Sensors are also being deployed to monitor water levels in rivers and reservoirs, facilitating river management, water supplies, flood control and protecting natural habitats. Similarly, they can monitor levels when filling boxes and bottles or the cups in a drink dispenser.
Speed cameras use infra-red but discrete ultrasonic transducers can apply the same principle to estimate the speed and direction of moving objects. There are a variety of ways to implement this; sensors can emit a series of pulses, calculating the change in distance over a given time, multiple sensors can triangulate in several dimensions, and (in principle) a Doppler effect could be calculated from pitch modulations.
Engine and motor speeds can also be safely monitored using discrete acoustic sensors.
A basic requirement on many production lines, acoustic sensors have no difficulty calculating the exact number of items that pass through an acoustic signal.
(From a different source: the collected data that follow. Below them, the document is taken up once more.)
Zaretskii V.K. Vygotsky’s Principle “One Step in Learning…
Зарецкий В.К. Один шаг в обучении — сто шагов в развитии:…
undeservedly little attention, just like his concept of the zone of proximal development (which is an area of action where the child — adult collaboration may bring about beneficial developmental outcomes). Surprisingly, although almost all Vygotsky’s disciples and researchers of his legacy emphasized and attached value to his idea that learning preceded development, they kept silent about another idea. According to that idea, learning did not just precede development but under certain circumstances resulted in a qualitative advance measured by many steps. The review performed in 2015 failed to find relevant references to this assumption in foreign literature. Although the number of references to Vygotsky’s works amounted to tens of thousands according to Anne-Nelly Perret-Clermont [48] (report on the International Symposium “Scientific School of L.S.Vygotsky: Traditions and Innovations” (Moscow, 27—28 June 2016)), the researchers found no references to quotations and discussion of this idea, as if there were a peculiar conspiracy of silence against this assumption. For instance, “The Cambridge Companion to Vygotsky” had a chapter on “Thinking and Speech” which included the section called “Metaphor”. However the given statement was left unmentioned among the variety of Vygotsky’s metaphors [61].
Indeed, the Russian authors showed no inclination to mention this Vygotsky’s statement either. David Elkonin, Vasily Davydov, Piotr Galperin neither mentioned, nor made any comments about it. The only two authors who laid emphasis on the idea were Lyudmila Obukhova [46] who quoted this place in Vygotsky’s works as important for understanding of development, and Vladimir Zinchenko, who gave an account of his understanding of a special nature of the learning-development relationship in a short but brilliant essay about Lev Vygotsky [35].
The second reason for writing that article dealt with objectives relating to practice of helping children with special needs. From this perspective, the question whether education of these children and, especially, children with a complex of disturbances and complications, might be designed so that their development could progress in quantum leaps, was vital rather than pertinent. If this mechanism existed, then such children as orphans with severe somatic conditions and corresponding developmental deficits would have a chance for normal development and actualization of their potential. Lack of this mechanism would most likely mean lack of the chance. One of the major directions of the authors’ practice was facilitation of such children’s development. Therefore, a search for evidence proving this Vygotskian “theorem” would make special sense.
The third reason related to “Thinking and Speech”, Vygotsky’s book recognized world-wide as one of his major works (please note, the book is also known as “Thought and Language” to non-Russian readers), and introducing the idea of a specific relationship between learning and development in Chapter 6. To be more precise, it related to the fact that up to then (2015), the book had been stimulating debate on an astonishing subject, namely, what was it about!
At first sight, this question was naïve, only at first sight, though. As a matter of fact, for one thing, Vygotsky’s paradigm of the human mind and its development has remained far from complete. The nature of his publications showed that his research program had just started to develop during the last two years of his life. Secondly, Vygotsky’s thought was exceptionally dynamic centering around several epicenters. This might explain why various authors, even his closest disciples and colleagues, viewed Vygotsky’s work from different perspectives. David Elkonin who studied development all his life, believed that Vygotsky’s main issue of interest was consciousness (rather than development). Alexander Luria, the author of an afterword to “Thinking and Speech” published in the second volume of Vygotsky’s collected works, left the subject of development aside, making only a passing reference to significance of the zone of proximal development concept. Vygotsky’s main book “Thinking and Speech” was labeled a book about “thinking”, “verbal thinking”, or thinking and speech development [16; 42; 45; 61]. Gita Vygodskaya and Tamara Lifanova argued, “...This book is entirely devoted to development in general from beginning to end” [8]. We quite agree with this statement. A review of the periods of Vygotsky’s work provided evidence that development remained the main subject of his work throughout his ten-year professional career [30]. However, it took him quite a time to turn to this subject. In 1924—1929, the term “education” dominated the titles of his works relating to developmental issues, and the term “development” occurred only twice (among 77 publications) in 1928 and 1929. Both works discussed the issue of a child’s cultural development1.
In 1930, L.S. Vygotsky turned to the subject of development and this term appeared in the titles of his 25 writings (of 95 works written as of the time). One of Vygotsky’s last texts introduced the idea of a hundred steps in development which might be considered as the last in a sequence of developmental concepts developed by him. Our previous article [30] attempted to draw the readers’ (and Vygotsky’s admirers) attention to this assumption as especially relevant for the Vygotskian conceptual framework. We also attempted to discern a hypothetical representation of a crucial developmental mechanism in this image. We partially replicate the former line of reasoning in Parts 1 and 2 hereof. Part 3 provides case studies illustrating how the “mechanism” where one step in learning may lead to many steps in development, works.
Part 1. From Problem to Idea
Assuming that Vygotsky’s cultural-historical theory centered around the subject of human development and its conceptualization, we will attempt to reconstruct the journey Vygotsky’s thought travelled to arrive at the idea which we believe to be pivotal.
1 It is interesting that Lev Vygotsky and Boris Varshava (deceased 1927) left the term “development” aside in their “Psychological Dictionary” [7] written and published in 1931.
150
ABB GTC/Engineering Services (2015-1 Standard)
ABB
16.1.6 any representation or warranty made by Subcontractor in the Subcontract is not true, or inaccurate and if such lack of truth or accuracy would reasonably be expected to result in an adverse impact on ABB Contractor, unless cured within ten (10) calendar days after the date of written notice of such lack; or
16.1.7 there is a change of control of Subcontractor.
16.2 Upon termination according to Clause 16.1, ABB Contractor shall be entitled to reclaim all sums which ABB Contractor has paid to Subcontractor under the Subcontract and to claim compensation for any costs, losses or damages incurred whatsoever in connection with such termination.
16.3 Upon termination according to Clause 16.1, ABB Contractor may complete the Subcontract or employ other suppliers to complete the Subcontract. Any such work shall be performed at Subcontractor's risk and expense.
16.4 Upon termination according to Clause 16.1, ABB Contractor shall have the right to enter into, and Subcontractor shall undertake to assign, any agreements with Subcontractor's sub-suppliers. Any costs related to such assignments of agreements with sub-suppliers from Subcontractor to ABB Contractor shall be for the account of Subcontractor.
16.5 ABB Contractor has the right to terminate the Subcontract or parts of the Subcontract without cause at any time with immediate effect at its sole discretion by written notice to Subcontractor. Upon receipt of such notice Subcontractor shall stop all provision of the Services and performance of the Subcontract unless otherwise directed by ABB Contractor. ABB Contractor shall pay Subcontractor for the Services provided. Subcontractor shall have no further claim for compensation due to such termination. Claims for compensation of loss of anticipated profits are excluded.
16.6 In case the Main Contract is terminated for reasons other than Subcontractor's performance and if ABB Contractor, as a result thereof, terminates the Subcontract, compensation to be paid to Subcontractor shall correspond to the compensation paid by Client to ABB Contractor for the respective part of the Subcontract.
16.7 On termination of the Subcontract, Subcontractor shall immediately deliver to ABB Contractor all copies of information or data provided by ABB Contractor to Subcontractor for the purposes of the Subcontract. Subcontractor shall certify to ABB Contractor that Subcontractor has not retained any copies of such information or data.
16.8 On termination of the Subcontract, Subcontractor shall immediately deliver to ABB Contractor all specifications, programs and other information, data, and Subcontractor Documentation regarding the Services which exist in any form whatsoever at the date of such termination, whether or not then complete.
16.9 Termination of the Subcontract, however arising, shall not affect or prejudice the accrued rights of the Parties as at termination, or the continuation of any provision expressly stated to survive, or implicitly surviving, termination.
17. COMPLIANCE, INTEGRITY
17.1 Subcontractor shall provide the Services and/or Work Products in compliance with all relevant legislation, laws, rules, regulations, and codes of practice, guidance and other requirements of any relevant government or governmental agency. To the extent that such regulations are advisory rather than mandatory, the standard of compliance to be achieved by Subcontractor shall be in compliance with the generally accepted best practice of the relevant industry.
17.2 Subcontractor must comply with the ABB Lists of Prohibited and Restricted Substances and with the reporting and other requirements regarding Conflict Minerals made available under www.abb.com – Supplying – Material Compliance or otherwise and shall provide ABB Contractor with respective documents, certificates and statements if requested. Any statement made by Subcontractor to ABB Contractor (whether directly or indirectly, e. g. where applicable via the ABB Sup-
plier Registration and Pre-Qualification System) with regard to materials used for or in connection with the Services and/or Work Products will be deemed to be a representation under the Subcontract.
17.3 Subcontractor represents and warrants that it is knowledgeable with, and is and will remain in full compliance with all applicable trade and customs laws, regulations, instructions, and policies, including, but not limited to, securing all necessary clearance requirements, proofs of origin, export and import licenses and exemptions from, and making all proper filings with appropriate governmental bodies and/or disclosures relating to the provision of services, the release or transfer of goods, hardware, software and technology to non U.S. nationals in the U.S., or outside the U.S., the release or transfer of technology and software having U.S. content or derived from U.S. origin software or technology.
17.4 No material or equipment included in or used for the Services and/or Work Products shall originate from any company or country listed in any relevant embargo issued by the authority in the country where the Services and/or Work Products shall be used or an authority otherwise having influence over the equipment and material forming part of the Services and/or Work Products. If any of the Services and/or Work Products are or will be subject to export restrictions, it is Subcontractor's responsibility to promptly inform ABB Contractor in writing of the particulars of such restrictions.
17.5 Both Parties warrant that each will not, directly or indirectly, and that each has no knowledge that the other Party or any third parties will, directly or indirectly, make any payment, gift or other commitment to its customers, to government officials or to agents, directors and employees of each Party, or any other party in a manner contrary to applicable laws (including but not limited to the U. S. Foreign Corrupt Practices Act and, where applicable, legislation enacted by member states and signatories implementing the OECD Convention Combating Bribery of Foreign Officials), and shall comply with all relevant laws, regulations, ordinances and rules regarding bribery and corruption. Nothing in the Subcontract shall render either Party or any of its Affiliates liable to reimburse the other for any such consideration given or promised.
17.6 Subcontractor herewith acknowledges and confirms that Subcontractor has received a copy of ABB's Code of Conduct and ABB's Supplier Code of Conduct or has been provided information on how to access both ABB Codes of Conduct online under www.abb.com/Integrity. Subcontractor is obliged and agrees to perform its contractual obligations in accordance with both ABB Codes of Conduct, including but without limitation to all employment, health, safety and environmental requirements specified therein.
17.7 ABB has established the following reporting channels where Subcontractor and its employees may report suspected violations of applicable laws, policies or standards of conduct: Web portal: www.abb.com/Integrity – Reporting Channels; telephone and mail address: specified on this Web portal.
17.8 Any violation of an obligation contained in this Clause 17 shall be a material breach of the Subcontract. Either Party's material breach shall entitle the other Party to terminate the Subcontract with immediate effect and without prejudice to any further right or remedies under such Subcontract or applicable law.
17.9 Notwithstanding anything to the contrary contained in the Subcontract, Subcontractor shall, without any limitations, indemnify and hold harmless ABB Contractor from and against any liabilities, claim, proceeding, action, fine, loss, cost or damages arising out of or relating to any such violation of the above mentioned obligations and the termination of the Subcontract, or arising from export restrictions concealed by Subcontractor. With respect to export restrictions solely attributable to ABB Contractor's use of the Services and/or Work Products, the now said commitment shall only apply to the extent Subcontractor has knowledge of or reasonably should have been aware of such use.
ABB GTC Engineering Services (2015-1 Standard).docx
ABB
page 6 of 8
Sensors can also sort boxes of different sizes, providing independent counts; useful for economic packing into delivery vehicles.
Some of the applications are surprising, for example linking a sensor to a rotating anemometer and/or weather vane can transmit constant information about wind speed and direction for meteorological purposes. Locating them at entry and exit points can ensure car park or building occupancy is not exceeded or that all personnel have been evacuated.
Medical ultrasound scanners are familiar, but profile sensing is now highly versatile and affordable. It can be implemented into semi-automated or robotic assembly lines, or to support shaping and finishing processes. A simple, but vital, application is to monitor stacking. They can also accurately monitor roll diameters and coil winding and unwinding operations.
The possibilities for acoustic sensing are vastly extended by transmitting the output from smart sensors across the “internet of things”. Multiple outputs can then be combined in a single sophisticated web-based interface and monitored in real time from any convenient location. Smart sensors can then be easily interfaced with microcontrollers and actuators to provide sophisticated remote control and record details into enterprise management software.
Many businesses have yet to realise the wealth of opportunities that come from linking smart sensors to the IoT. Off-the-shelf devices are cheap and unobtrusive. For more demanding applications, bespoke algorithms can be implemented in the device firmware or in software at the collection point.